BM İnsan Hakları Konseyi’nin Cenevre’deki ‘’Despotizmin Ardından Suriye’’ konulu oturumunda konuşan Suriye Muhalif ve Devrimci Güçler Ulusal Koalisyonu (SMDK)
Başkan Yardımcısı Hişam Merve, BM Güvenlik Konseyi’nin Suriye meselesini Uluslararası Ceza Mahkemesi’ne (UCM) taşıyamamış olmasının Esed’e katliamlarını sürdürmesi yönünde yakılan bir yeşil ışık olduğunu söyledi.
Merve; ‘’Suriye’de çeyrek milyon insan arkalarında aile ve evlatlarını bırakarak şehit oldu, çeyrek milyonu da Esed’in zindanlarında tutuklu, milyonlarca Suriyeli yaralı, milyonlarcası mülteci, diğer haklarından mahrum kalan insanları hiç katmıyorum bile, tüm bu insanların tek isteği insaflı, yaralarını saracak bir gelecek’’ şeklinde konuştu.
SMDK’nın Suriye devriminin ilkelerine daima bağlı kalacağını yineleyen Başkan Yardımcısı Hişam Merve, siyasi çözümde önceliğin, Esed’in gidişi ve savaş suçu işleyenlerin UCM’ye çıkarılması dahil Suriye halkının taleplerinin yerine getirilmesi olduğunu bir kez daha vurguladı.

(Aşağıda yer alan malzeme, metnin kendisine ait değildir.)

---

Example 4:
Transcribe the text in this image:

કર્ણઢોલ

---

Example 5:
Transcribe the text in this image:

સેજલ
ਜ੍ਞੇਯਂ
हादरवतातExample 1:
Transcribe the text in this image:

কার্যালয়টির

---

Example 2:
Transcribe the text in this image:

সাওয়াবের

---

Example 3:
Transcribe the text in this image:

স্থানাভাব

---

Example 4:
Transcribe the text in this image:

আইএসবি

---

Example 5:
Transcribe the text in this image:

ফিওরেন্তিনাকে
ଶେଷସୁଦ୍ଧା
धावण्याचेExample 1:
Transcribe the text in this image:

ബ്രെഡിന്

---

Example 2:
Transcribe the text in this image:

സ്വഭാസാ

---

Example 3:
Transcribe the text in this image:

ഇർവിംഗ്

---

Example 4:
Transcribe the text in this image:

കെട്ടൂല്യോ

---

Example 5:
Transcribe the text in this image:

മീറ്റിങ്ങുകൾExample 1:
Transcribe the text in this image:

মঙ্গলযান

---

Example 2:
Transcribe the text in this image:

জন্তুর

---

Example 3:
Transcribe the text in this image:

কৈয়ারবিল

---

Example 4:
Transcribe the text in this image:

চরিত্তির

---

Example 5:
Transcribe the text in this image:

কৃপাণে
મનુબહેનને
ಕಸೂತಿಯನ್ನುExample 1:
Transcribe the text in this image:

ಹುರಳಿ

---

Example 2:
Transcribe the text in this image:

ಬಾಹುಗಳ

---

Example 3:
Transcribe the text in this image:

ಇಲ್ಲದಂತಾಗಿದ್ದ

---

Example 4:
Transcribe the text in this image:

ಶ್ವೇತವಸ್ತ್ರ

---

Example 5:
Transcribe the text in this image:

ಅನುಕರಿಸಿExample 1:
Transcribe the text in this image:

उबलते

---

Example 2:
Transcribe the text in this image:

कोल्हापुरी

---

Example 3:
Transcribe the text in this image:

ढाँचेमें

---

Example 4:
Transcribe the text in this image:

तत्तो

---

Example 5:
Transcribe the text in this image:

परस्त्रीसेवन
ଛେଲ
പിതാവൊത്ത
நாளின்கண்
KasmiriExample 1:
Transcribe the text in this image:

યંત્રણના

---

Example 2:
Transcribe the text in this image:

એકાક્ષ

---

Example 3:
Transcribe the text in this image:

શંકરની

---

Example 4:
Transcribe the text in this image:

Merve, daha önce de SMDK’nın sağlıklı bir geçiş süreciyle, sivil çoğulcu, demokratik, tüm vatandaşların hak ve özgürlüklerine, uluslar arası insan hak ve özgürlüklerine bağlı ve saygılı bir devlet kurulması yönünde çaba sarfedeceğini belirtmişti.
Uzun yıllardır süren Esed zulmünün sivil hayat ve dahası sivil toplum noktasında Suriye’de büyük bir boşluk bıraktığını söyleyen Merve, sivil toplumdan söz edebilmenin mümkün olmadığını, halk hareketlerinin de neredeyse hiç varlığı bulunmadığını ifade etti. Merve işte bu şartlarda başlayan barışçıl devrimde Esed’in şiddetle karşılık vermesi nedeniyle silahlara kuşanıldığını dile getirdi.
Rejim düşmesinin ardından güvenlik ve istikrarın sivil hayatın yaşanabilmesi için en önemli unsurlar olduğunu belirten Merve, bunların sağlanabilmesi için iyi ve eksiksiz bir çalışma yapılması, halk arasında güvenin sağlanarak, şiddet kültürüne karşı mücadele edilmesi gerektiğini ifade etti.
Merve, despot Esed rejiminin yıkılmasının ardından sivil toplumun etkin bir rol üstlenerek, gerek toplumsal gerekse ekonomi ve siyasi alanda devlet yönetimine ortak olmasının gerekliliğine vurgu yaptı. Sivil toplum örgütlerin devleti de denetleyebilecek bir güç olmasının önemine değinen Merve, tüm bunların ise ancak anayasal bir çerçeve de başarılabileceğini söyledi. Merve, sivil toplumun konumunun belirlendiği ve halkın özgürlük ve bağımsızlığının, haklarının korunduğu, barışçıl demokratik yolların incelenebilmesine olanak tanıyan bir anayasa oluşturmanın kaçınılmaz olduğunu dile getirdi.